Moms for Liberty members can position themselves as just regular moms somehow outside politics because, as religion scholar Sara Moslener has argued, white womanhood and white Christian nationalism reinforce each other. The mothers’ moral authority is perceived to endow them with perpetual innocence, and the United States is perceived to inherit its moral authority from Christian founders—rendering both the mothers and the nation incapable of committing injustice. The several hundred protesters outside the summit, some of them mothers themselves who held signs about protecting free public libraries and celebrating trans kids, aren’t like these moms at all, co-founder Tiffany Justice told the closing-night gala dinner guests. Inside the convention hotel, “we’re having a great time,” she said, adding abruptly and ominously, “If you don’t stand now, what is the future for your children? It will be bleak, it will be dark, there will be death.”
This is the kind of political work—preparing themselves, much as a militia might, for a coming conflict between good and evil—for which Moms for Liberty was designated this year by the Southern Poverty Law Center as an “anti-government extremist” group. Descovich and Justice accused SPLC of “[n]ame-calling,” while Ziegler called it “a leftist attack.” But there have long been traceable links between Moms for Liberty and two of the groups that played a leading role in the January 6 insurrection.
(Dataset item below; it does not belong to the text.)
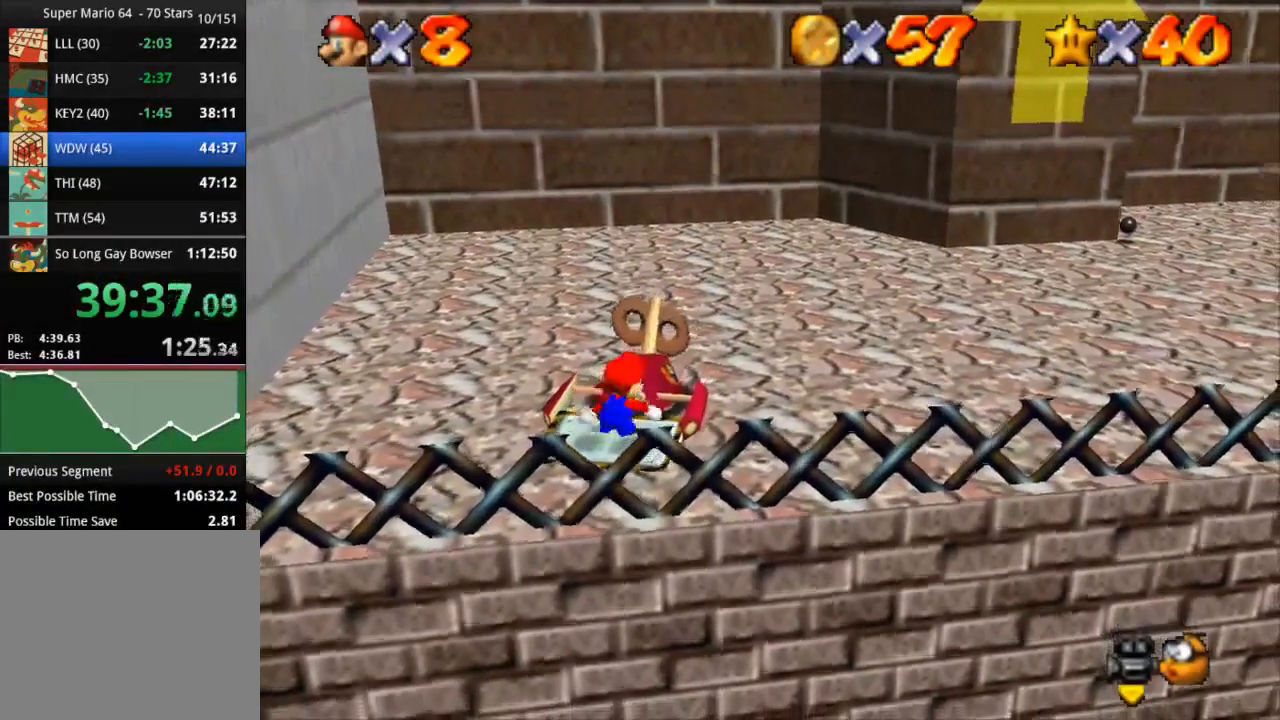
{"buttons": ["CROSS", "SQUARE"], "left_stick": "down-right", "right_stick": "center", "events": [[17, "CROSS", "down"], [67, "CROSS", "up"], [251, "CROSS", "down"], [334, "CROSS", "up"], [401, "CROSS", "down"], [484, "SQUARE", "down"]]}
Some Moms for Liberty members maintain relationships with the Proud Boys. Moms for Liberty even invited a member of the Oath Keepers to speak at the Philadelphia summit.
That is the true face of Moms for Liberty. It’s not that white Christian nationalists are somehow using these “regular moms” for their own ends. That would absolve these women, who in fact share those ends. And they are working toward them, methodically and unapologetically, in far more public view.